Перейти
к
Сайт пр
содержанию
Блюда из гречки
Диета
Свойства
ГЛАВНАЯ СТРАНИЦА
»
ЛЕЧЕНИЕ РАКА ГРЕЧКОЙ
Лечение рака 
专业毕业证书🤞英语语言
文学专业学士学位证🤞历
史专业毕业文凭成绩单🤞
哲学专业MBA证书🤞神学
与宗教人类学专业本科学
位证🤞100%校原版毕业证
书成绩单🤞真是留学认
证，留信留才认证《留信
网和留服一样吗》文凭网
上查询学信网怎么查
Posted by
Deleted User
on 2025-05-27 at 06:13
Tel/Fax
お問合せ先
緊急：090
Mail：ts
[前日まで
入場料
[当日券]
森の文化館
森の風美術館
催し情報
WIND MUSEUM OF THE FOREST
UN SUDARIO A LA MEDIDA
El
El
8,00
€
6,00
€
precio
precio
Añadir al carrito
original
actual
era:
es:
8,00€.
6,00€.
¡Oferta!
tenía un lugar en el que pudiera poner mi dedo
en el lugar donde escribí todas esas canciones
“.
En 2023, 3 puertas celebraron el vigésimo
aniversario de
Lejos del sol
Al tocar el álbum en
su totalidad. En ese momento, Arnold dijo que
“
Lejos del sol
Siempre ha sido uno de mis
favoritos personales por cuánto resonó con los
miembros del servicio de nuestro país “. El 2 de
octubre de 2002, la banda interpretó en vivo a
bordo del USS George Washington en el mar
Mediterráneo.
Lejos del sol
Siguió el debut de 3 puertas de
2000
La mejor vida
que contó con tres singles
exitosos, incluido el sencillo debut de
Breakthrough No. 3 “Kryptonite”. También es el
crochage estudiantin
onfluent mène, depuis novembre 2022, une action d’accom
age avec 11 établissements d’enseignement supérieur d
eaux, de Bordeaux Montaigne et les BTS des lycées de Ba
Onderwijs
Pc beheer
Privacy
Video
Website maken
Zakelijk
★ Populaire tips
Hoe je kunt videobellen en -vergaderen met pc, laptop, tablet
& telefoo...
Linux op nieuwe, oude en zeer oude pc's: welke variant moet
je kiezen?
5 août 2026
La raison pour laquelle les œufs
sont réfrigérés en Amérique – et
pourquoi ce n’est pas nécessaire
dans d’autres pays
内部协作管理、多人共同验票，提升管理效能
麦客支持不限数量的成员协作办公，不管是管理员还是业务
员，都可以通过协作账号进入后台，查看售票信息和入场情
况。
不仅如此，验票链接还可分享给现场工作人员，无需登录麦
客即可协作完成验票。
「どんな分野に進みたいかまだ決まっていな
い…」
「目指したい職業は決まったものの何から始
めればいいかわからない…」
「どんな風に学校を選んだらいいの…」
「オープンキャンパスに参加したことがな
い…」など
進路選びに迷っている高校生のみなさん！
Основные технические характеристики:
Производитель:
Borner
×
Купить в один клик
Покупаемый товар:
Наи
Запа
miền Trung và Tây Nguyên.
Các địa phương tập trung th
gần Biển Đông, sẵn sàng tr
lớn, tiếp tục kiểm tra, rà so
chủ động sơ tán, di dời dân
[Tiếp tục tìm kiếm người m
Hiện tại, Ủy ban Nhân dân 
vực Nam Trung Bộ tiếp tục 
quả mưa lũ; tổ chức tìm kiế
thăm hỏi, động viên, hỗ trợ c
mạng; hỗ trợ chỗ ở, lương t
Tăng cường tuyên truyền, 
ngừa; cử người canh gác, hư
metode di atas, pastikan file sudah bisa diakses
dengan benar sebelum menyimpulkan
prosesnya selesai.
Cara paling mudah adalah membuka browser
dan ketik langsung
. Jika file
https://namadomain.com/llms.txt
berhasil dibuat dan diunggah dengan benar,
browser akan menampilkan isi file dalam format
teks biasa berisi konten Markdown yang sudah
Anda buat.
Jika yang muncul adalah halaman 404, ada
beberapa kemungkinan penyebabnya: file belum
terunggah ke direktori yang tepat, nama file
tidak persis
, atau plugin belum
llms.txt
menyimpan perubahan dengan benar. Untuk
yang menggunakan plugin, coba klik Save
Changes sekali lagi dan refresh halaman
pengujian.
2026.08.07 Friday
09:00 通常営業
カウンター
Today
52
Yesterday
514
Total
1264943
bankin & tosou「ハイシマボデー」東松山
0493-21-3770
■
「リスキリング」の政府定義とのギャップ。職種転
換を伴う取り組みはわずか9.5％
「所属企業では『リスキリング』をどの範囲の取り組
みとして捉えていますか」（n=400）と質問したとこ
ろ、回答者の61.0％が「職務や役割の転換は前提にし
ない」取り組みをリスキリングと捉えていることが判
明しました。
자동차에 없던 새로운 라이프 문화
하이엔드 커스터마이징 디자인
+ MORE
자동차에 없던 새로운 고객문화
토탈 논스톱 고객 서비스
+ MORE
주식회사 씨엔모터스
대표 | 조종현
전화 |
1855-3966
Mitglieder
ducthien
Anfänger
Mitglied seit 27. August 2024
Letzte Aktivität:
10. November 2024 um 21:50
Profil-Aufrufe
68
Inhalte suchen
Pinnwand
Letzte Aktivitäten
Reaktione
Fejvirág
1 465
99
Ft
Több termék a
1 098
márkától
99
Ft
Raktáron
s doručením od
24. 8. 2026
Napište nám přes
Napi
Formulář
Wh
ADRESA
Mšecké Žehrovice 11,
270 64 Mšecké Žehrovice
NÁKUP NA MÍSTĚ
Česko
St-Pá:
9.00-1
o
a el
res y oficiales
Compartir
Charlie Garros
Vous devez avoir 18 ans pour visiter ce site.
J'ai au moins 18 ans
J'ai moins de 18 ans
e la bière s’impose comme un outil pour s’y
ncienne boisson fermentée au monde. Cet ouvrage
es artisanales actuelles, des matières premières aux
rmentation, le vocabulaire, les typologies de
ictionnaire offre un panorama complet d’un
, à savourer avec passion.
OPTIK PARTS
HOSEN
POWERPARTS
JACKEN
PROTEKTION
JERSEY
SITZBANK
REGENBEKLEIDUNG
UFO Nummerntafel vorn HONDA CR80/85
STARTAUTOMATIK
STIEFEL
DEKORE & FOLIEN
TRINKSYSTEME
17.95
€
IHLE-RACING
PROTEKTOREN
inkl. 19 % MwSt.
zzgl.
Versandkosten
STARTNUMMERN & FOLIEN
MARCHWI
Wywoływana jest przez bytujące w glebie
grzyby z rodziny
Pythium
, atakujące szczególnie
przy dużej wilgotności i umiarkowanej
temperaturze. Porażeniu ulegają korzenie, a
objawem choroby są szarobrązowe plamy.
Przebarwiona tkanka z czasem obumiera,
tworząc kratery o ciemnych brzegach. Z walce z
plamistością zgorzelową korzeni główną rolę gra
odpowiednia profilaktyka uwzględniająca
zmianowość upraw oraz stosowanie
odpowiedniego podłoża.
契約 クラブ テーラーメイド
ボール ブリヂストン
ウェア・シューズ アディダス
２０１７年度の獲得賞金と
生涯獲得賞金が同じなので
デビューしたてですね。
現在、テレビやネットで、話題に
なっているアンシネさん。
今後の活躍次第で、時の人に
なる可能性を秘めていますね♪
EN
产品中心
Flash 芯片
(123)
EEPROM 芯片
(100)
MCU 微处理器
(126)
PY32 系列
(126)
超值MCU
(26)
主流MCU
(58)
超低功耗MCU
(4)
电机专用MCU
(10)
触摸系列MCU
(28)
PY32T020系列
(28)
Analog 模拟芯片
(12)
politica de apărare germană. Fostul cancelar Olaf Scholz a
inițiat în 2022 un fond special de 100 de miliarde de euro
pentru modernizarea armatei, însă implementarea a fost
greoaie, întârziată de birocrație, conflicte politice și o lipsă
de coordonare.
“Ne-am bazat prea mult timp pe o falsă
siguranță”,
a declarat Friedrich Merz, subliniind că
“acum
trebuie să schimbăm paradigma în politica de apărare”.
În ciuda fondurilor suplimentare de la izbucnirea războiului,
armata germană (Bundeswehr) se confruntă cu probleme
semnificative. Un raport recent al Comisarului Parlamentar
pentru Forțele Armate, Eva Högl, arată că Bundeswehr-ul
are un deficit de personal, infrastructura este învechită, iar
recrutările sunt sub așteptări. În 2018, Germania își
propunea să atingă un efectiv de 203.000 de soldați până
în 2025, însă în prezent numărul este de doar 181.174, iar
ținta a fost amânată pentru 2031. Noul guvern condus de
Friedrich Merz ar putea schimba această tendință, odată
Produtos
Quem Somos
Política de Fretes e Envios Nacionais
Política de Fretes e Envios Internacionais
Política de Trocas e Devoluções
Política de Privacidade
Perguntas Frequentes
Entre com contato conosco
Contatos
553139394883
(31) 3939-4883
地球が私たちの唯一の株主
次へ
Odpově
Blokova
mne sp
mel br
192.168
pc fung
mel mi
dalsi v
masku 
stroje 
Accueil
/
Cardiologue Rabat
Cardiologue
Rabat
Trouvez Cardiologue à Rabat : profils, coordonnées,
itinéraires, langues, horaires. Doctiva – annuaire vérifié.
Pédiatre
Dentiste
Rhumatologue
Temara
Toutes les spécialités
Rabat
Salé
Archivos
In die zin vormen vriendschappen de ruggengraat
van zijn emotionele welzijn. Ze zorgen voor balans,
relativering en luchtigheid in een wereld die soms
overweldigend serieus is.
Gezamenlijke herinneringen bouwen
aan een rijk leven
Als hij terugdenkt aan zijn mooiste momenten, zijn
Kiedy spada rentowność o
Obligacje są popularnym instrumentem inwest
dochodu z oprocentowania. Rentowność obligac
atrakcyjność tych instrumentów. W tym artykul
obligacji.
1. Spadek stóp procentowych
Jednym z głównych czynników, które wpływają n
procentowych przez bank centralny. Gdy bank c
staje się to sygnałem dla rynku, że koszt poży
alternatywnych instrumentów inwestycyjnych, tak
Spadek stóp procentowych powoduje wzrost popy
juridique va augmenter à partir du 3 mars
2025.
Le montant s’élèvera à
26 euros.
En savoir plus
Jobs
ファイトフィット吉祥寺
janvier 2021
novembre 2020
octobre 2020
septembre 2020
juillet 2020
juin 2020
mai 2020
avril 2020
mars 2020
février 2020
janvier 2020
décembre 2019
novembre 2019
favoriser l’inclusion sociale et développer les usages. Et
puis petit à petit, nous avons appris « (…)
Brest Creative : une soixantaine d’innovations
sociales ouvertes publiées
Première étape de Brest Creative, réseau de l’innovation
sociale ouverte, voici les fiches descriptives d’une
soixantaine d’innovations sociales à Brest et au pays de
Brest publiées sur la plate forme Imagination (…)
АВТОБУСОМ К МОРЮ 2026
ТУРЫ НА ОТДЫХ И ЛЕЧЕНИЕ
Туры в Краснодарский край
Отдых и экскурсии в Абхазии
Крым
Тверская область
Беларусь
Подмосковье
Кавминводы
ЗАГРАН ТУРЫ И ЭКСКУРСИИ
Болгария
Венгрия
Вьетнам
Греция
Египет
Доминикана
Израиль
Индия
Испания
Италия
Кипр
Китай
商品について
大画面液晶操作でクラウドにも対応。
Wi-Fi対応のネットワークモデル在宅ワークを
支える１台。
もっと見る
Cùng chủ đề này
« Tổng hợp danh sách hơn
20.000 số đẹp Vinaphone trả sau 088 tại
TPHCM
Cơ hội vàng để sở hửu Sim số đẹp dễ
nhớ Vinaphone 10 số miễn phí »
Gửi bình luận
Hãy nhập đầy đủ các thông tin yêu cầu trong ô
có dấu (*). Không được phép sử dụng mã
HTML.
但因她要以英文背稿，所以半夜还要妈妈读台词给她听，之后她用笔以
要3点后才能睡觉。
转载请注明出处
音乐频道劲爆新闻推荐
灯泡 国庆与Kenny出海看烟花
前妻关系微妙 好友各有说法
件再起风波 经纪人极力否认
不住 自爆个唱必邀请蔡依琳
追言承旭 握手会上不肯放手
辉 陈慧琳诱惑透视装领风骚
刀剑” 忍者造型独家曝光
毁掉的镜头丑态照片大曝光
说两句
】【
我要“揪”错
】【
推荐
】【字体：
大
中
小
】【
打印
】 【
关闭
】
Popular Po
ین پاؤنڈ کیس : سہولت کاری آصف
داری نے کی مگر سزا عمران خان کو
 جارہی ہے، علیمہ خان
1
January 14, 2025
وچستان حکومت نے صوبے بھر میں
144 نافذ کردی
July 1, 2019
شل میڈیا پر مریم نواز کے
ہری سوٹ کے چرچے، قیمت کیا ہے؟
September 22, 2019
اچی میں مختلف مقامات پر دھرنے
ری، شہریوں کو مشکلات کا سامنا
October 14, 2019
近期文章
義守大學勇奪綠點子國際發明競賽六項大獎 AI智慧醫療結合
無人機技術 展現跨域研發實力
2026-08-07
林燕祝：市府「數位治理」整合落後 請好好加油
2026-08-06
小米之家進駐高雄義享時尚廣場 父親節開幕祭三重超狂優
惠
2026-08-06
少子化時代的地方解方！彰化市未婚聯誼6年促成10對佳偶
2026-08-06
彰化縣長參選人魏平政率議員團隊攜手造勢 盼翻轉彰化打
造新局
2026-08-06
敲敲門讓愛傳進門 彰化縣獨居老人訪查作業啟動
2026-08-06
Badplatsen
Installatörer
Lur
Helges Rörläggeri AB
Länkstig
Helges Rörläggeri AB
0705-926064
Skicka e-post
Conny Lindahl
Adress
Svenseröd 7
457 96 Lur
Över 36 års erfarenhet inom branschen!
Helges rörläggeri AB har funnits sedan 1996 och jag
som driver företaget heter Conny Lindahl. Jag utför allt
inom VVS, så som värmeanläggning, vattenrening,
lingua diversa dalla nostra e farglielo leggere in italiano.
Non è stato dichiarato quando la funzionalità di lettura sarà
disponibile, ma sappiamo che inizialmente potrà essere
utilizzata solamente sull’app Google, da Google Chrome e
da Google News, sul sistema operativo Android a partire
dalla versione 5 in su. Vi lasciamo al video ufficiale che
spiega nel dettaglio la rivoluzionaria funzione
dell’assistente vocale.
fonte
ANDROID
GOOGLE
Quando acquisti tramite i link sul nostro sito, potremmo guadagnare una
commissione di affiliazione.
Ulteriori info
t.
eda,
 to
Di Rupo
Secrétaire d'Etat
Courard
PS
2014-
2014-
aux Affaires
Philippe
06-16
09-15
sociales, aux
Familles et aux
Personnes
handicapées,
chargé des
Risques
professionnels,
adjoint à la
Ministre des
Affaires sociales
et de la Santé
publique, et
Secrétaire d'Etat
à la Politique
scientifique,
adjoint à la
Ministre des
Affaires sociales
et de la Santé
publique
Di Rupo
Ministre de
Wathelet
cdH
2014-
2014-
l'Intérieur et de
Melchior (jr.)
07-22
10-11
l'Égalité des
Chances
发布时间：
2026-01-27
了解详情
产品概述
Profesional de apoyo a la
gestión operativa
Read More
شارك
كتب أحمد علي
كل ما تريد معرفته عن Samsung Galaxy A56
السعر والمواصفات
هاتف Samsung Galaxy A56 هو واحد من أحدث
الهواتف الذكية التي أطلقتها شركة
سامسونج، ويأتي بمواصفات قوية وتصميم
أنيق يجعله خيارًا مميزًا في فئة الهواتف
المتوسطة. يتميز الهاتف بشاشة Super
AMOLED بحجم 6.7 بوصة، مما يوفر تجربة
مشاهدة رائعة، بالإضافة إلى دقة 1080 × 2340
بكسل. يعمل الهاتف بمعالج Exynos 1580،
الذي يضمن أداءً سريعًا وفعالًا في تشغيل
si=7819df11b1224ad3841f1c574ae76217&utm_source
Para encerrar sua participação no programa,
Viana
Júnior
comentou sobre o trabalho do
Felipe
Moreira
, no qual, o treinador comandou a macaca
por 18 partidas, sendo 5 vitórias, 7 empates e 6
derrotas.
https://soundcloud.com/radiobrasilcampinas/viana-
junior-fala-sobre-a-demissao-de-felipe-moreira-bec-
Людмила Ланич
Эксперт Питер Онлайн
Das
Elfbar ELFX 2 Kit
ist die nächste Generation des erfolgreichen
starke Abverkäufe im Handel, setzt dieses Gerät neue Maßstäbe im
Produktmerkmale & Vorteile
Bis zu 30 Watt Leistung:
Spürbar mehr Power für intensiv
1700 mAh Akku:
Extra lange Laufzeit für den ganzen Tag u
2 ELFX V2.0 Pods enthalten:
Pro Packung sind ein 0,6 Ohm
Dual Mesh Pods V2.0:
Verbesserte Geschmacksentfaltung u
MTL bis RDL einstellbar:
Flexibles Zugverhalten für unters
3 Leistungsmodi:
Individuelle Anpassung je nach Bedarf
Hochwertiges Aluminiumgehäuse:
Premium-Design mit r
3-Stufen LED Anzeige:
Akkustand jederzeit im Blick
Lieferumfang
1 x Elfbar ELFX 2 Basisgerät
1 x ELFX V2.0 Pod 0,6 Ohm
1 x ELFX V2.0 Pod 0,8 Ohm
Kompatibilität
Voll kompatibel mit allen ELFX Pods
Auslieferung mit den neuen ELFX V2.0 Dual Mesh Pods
━━━━━━━━━━━━━━━━━━━━━━━━━━━━━━
Requirement: Each line above from the one with "savourer avec passion." up to and including the one with "pentru modernizarea armatei, însă" must be set down exactly, and no line outside that span may appear.

Result:
, à savourer avec passion.
OPTIK PARTS
HOSEN
POWERPARTS
JACKEN
PROTEKTION
JERSEY
SITZBANK
REGENBEKLEIDUNG
UFO Nummerntafel vorn HONDA CR80/85
STARTAUTOMATIK
STIEFEL
DEKORE & FOLIEN
TRINKSYSTEME
17.95
€
IHLE-RACING
PROTEKTOREN
inkl. 19 % MwSt.
zzgl.
Versandkosten
STARTNUMMERN & FOLIEN
MARCHWI
Wywoływana jest przez bytujące w glebie
grzyby z rodziny
Pythium
, atakujące szczególnie
przy dużej wilgotności i umiarkowanej
temperaturze. Porażeniu ulegają korzenie, a
objawem choroby są szarobrązowe plamy.
Przebarwiona tkanka z czasem obumiera,
tworząc kratery o ciemnych brzegach. Z walce z
plamistością zgorzelową korzeni główną rolę gra
odpowiednia profilaktyka uwzględniająca
zmianowość upraw oraz stosowanie
odpowiedniego podłoża.
契約 クラブ テーラーメイド
ボール ブリヂストン
ウェア・シューズ アディダス
２０１７年度の獲得賞金と
生涯獲得賞金が同じなので
デビューしたてですね。
現在、テレビやネットで、話題に
なっているアンシネさん。
今後の活躍次第で、時の人に
なる可能性を秘めていますね♪
EN
产品中心
Flash 芯片
(123)
EEPROM 芯片
(100)
MCU 微处理器
(126)
PY32 系列
(126)
超值MCU
(26)
主流MCU
(58)
超低功耗MCU
(4)
电机专用MCU
(10)
触摸系列MCU
(28)
PY32T020系列
(28)
Analog 模拟芯片
(12)
politica de apărare germană. Fostul cancelar Olaf Scholz a
inițiat în 2022 un fond special de 100 de miliarde de euro
pentru modernizarea armatei, însă implementarea a fost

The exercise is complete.